Petitioner has the burden of proof on this issue and he has failed to carry it because the record before us clearly supports a finding that petitioner was negligent. First, he admits that the entire agreed deficiency stems from the fact that the sick pay and the capital gain were omitted from his 1983 return and from his inability to produce at trial records to substantiate certain deductions claimed on the return. Secondly, petitioner acknowledges receiving the sick pay and the capital gain in 1983. Thirdly, even though he claimed that part of his records had been lost before the trial, he admitted that they were incomplete because pertinent data had not been consistently entered therein and, in fact, only a "partial" record of "some" of the expenses was maintained. Finally, the inadequacy of petitioner's recordkeeping is indicated by his concession that the deductions taken on his 1983 return were based on a "guesstimation" of expenses incurred. His failure to maintain adequate records is sufficient to warrant respondent's imposition of the additions to tax for negligence under sections 6653(a)(1) and 6653(a)(2) especially in view of petitioner's previous history as a successful businessman.
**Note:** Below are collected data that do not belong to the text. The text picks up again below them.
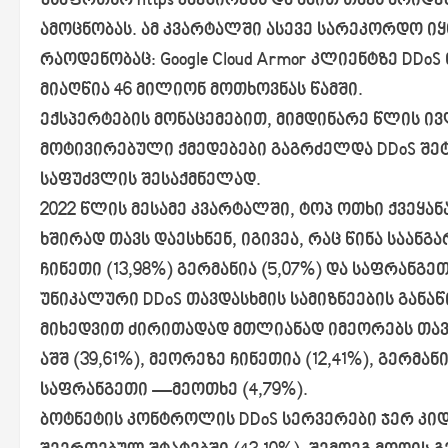
უსაფრთხო https კავშირებს და ამით თავს არიდე
ამოცნობას. ამ კვარტალში ასევე სარეკორდო ი
რაოდენობაც: Google Cloud Armor კლიენტზე DDoS
მიაღწია 46 მილიონ მოთხოვნას წამში.
ექსპერტების მონაცემებით, მიმდინარე წლის 
მოტივირებული ქმედებები გაგრძელდა DDoS შე
საფუძვლის შესაქმნელად.
2022 წლის მესამე კვარტალში, ტოპ ოთხი ქვეყა
ხშირად თავს დაესხნენ, იგივეა, რაც წინა საანგა
ჩინეთი (13,98%) გერმანია (5,07%) და საფრანგეთი 
უნიკალური DDoS თავდასხმის სამიზნეების განა
მიხედვით ძირითადად მთლიანად იმეორებს თავ
აშშ (39,61%), მეორეზე ჩინეთია (12,41%), გერმან
საფრანგეთი —მეოთხე (4,79%).
ბოტნეტის კონტროლის DDoS სერვერები ჯერ კი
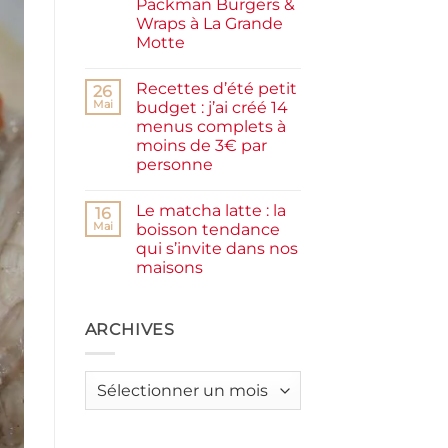
Packman Burgers &
la
farine
Wraps à La Grande
complète,
Motte
moelleux
et
Aucun
IG
commentaire
bas
Recettes d’été petit
sur
26
Smash
Mai
budget : j’ai créé 14
burger
menus complets à
plancha :
j’ai
moins de 3€ par
testé
personne
Packman
Burgers &
Aucun
Wraps
commentaire
à
Le matcha latte : la
sur
16
La
Recettes
Mai
boisson tendance
Grande
d’été
Motte
qui s’invite dans nos
petit
budget
maisons
:
j’ai
Aucun
créé
commentaire
sur
14
Le
ARCHIVES
menus
matcha
complets
latte
à
:
moins
la
de
Archives
boisson
3€
tendance
par
qui
personne
s’invite
dans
Petitioner's contention that with respect to the omission of the capital gain he relied on the advice of his tax return preparer that the gain could be reported, apparently in subsequent years, on the installment method is not supported by the record. First, the worksheet he prepared and gave to Mr. Reilly did not contain any information with respect to the sale of such property. Secondly, his contention is undermined by the fact that in subsequent years he did not report any income from the sale. From the evidence before us, the omission of the capital gain as well as the sick pay appears to have been due to petitioner's failure to furnish his tax return preparer with all pertinent data rather than a good faith reliance by petitioner on the preparer's advice. Under such circumstances a taxpayer cannot shift the responsibility for filing an accurate return to his agent. Magill v. Commissioner [Dec. 35,225], 70 T.C. 465, 479-480 (1978), affd. [81-1 USTC ╤ 9437] 651 F.2d 1233 (6th Cir. 1981). Furthermore, petitioner's failure to call or explain the absence of Mr. Reilly as a witness gives rise to a presumption that his testimony would have been unfavorable to petitioner. Wichita Terminal Elevator Company v. Commissioner [Dec. 15,171], 6 T.C. 1158, 1165 (1946), affd. [47-1 USTC ╤ 9253] 162 F.2d 513 (10th Cir. 1947).

Accordingly, we conclude that petitioner was negligent and, therefore, is liable for the additions to tax under section 6653(a)(1) and (2).

Addition to Tax Under Section 6661(a).

Section 6661(a) provides for an addition to tax for a substantial understatement of income tax. An understatement is substantial if it exceeds the greater of 10 percent of the tax required to be shown on the return or $5,000. Sec. 6661(b)(1)(A). Petitioner reported no tax on his 1983 income tax return. He now admits that the deficiency for 1983, exclusive of additions to tax, is $6,621. Since the amount of the deficiency or understatement of tax exceeds the limitations set forth in section 6661(b)(1)(A), petitioner's understatement of tax is substantial and the addition to tax as determined by respondent under section 6661(a) is applicable unless petitioner qualifies for a reduction of the understatement under section 6661(b)(2)(B).

In a case such as this, which does not involve a tax shelter, a substantial understatement may be reduced by amounts attributable to issues for which there was substantial authority or with respect to which an adequate disclosure was made on or with the return. Sec. 6661(b)(2)(B)(i) and (ii). The record here contains no evidence in support of such a reduction. Accordingly, we conclude that petitioner is liable for the addition to tax under section 6661(a) as determined by respondent.

Decision will be entered under Rule 155.